### SOURCE DOCUMENT ###

The Commission’s proposal allows Member States to open up the market for sustainability assurance services to so-called ‘independent assurance services providers’. This means that Member States could chose to allow firms other than the usual auditors of financial information to assure sustainability information.

Digitalisation: will the proposal make information available in a digital format?

The Commission’s proposal anticipates the increasing digitalisation of sustainability information. This trend holds out the possibility over time of lower reporting costs for companies and radical improvements in how investors and other stakeholders can compare and use reported information. Specifically, the proposal would require companies to prepare their financial statements and their management report in XHTML format in accordance with the ESEF Regulation[1] and to ‘tag’ their reported sustainability information according to a digital categorisation system as and when specified in that Regulation. This digital categorisation system would be developed together with the sustainability reporting standards.

This will mean that sustainability information can easily be incorporated in the European Single Access Point envisaged in the Capital Markets Union Action Plan, for which the Commission will put forward a proposal later this year. Digitalisation of companies’ sustainability reporting is also in line with the Digital Finance Strategy, which aims at enhancing access to data and re-use of data within the financial sector.

Costs: will this proposal create extra costs for companies?

### INFORMATION GIVEN ###

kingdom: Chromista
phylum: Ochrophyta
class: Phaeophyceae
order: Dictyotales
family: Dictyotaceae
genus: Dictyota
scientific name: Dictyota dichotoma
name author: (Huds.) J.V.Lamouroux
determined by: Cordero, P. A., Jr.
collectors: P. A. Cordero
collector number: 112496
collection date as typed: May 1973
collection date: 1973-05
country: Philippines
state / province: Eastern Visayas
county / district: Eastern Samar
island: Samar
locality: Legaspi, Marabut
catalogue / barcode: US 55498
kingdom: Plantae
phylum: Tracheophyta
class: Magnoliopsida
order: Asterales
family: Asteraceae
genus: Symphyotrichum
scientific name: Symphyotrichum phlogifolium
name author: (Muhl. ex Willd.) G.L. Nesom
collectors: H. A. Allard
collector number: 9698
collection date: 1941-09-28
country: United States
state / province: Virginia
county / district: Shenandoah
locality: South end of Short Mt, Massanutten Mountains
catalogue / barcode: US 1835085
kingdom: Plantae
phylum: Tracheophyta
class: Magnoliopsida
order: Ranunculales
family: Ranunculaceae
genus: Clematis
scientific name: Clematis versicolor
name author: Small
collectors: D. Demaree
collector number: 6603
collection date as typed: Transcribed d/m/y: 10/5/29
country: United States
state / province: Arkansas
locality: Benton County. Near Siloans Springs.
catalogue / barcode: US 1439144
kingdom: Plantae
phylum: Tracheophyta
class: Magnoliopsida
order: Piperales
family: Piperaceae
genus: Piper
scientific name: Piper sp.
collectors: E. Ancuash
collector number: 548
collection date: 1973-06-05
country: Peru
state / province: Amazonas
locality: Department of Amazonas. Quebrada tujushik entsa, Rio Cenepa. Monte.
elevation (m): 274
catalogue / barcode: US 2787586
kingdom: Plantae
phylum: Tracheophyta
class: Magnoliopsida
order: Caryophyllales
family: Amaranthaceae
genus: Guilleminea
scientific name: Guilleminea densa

###

### YOUR OBJECTIVE
Answer these questions from the text on the Commission's sustainability reporting proposal:
1. Besides the usual auditors of financial information, who could Member States allow to assure sustainability information?
2. In what format would companies have to prepare their financial statements and management report?
3. Which strategy aims at enhancing access to data and re-use of data within the financial sector?

### WRITTEN ANSWER
1. Independent assurance services providers.
2. XHTML format, in accordance with the ESEF Regulation.
3. The Digital Finance Strategy.